For the adaptation of the direct mail effort to the e-mail campaign, Roffman and company abbreviated the copy from a one-page lettertruncating bulleted lists, tightening feature copyand eliminated the cartoon graphics. The same key benefits were presented, as well as the offer of a free white paperwhich could be downloaded from the microsite after prospects filled out a short survey form.
Roffman points out that the cartoon graphics were used on the microsite, where they would have more impact and the offer of the freebie was the first thing that came up after clicking the hot link in the e-mail. This way, the form does not slow down the momentum created by the e-mail. It's all about getting the lead, says Roffman.
Talley, who also has some experience in converting direct mail to
e-mail, points out that you usually can't use the exact language from the outer envelope for the subject line.

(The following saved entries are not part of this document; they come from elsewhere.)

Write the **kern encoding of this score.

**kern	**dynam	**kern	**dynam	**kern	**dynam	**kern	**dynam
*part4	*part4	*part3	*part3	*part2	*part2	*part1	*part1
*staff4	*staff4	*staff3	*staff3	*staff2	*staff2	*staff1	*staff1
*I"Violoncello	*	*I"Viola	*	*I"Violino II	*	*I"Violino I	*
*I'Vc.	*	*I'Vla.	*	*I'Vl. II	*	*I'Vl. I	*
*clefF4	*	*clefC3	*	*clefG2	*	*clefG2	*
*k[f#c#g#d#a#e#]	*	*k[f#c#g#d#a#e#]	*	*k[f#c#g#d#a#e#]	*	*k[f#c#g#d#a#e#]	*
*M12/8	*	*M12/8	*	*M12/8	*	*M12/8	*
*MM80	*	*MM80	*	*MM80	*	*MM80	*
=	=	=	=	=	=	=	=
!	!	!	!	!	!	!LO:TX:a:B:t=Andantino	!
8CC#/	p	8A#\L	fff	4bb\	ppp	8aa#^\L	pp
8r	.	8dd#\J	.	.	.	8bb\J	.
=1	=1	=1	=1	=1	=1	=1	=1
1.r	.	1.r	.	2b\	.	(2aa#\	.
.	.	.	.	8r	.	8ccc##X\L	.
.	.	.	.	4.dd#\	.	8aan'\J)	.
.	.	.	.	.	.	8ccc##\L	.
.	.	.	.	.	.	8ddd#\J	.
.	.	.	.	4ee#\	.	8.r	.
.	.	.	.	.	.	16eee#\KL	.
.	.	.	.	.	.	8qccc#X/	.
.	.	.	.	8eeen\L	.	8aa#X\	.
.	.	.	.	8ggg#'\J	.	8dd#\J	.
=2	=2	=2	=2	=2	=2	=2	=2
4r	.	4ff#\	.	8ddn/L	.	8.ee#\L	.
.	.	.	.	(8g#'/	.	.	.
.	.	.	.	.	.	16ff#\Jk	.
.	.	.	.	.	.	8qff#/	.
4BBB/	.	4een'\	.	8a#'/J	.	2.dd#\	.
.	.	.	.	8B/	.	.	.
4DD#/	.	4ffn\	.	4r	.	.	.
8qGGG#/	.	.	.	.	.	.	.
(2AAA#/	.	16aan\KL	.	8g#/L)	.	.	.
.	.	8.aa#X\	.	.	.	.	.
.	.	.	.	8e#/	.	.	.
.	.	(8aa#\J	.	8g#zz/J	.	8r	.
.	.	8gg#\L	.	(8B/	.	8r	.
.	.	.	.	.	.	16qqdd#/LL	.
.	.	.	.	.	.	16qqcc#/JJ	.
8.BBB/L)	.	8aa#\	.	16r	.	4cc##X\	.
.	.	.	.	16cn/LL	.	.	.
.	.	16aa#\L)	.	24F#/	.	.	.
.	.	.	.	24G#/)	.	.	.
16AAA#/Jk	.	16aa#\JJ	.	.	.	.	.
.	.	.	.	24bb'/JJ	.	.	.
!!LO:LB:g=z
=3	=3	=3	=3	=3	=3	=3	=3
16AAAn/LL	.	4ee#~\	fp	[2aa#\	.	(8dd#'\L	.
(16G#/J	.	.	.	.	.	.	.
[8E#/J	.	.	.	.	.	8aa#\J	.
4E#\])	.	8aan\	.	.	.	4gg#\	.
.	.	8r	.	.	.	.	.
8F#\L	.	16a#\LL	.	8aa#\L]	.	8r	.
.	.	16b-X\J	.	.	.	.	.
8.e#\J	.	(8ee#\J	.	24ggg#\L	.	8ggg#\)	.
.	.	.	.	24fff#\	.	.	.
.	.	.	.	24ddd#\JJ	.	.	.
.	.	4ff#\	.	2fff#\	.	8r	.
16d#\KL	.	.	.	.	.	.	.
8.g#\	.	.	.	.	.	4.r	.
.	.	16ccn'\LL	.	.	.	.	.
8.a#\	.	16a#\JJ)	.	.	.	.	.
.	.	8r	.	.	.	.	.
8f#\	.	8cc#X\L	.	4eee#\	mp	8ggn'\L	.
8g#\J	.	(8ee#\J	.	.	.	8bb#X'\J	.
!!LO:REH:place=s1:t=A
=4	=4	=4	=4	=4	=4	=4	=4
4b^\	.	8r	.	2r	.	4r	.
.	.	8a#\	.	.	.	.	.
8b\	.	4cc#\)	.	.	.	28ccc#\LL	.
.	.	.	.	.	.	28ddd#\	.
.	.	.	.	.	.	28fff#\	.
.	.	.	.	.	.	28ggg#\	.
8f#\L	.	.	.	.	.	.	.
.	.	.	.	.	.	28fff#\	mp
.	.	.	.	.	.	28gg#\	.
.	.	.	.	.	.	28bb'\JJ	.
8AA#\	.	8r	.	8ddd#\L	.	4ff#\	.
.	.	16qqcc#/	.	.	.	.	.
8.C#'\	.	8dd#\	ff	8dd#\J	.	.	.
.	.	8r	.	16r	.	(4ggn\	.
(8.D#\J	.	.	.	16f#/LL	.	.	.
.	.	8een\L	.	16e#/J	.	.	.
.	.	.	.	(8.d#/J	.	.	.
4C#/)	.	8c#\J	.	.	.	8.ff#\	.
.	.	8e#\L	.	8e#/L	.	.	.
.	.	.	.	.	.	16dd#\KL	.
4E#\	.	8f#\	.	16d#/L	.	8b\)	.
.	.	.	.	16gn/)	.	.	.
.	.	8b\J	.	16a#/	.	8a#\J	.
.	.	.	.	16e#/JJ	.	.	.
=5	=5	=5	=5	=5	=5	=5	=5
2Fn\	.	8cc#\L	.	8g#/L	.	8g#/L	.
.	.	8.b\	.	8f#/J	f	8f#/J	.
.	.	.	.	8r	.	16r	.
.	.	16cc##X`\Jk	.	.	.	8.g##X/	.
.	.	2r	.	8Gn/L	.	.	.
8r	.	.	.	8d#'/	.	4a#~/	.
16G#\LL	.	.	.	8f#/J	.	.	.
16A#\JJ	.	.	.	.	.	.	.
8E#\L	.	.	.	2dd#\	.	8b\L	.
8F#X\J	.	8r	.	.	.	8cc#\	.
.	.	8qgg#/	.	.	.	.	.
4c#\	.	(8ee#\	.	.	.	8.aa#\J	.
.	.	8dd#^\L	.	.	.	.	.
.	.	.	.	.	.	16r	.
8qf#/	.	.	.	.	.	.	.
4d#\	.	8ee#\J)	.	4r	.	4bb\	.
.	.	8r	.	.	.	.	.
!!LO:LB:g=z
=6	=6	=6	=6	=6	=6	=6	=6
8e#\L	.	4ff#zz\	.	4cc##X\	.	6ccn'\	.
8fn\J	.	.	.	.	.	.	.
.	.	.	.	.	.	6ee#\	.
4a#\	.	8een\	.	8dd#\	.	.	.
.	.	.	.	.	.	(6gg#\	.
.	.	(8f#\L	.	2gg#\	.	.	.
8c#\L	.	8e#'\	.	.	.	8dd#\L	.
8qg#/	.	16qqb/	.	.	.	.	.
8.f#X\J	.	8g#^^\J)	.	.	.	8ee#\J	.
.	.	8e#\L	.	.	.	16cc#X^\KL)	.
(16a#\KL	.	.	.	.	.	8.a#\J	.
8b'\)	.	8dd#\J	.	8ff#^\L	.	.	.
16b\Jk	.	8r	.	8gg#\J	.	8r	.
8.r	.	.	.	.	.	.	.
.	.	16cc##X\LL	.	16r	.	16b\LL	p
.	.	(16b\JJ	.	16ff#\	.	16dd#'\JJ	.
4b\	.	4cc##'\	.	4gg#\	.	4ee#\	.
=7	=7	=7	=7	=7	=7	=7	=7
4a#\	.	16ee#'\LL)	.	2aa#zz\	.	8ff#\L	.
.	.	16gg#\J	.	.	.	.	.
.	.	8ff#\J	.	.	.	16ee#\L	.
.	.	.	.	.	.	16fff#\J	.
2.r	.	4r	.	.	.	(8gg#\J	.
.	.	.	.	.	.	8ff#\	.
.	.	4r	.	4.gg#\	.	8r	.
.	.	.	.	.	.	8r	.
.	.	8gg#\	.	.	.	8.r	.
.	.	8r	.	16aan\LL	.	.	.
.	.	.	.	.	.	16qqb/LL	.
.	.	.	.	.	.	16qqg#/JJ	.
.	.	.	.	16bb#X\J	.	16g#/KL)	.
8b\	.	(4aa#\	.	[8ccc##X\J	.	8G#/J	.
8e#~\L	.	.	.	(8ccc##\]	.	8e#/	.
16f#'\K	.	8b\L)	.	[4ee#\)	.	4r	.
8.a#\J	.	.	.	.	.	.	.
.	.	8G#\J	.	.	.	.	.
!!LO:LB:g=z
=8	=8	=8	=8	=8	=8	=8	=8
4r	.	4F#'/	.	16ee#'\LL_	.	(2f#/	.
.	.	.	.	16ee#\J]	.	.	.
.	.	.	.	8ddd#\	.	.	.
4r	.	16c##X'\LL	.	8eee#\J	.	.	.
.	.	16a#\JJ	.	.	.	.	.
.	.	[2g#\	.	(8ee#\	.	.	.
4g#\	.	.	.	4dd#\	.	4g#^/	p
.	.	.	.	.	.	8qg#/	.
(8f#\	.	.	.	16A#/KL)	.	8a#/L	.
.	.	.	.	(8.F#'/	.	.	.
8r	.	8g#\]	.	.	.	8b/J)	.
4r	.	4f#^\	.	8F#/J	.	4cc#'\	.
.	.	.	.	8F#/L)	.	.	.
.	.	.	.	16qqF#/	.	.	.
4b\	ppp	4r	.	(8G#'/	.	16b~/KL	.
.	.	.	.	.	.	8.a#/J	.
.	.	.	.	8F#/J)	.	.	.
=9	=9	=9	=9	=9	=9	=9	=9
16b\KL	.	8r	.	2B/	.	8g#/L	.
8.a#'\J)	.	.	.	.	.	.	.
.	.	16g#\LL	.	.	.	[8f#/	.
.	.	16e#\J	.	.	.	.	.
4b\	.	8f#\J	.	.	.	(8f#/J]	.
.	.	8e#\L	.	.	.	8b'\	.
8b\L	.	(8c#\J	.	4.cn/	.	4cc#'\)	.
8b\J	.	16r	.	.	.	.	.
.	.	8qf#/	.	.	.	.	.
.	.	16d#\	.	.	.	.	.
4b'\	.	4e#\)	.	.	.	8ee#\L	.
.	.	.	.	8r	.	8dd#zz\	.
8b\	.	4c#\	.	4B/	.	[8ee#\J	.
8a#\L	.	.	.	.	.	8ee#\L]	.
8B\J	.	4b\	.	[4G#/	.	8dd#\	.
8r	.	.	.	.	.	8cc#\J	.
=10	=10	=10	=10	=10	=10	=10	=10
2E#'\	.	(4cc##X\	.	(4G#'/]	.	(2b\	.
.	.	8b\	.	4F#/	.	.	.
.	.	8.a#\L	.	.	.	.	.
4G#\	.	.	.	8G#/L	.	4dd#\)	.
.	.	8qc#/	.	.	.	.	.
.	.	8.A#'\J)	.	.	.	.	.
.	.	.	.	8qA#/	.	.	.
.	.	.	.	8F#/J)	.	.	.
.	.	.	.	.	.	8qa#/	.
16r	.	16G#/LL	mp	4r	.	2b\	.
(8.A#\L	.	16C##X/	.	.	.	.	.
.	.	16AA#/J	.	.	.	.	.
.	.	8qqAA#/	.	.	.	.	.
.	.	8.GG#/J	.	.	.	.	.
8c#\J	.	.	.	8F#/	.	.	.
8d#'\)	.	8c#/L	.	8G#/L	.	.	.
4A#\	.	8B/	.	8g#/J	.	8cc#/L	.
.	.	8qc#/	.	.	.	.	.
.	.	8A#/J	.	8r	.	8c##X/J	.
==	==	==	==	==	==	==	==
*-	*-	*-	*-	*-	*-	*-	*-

It's best to tweak this copy to work in the e-mail environment.
Who Does the Work?
In most cases, says Talley, the marketer owns the creative and copy for the control, so it's not required to bring in the original creative team. But that doesn't mean it shouldn't involve them.
Obviously, if they created the control, then they know what it takes to get response. If they have expertise with e-mail or FSIs, or whatever medium you've chosen for adaptation, then it's probably wise to have them do the conversion.
If they don't, says Roffman, it's more important that you hire a creative team that knows the medium. At minimum, you could have the original creative team brief the new hired guns on what made the direct mail control successful.
Sometimes, Fatigue is Just Fatigue
If you see the direct mail control begin to fatigue, is it a signal that the creative approach is flagging for other media?
"Hopefully, you find that different media have different lives," says Roffman.
Talley advises marketers to track each medium separately, reviewing your efforts by market for saturation. And resist the knee-jerk reaction to revamp all media based on one campaign's results.
Roffman concurs: "You need to be able to tell whether fatigue is due to the medium or the creative strategy. It could be that the universe is running out, and you need a new media channel."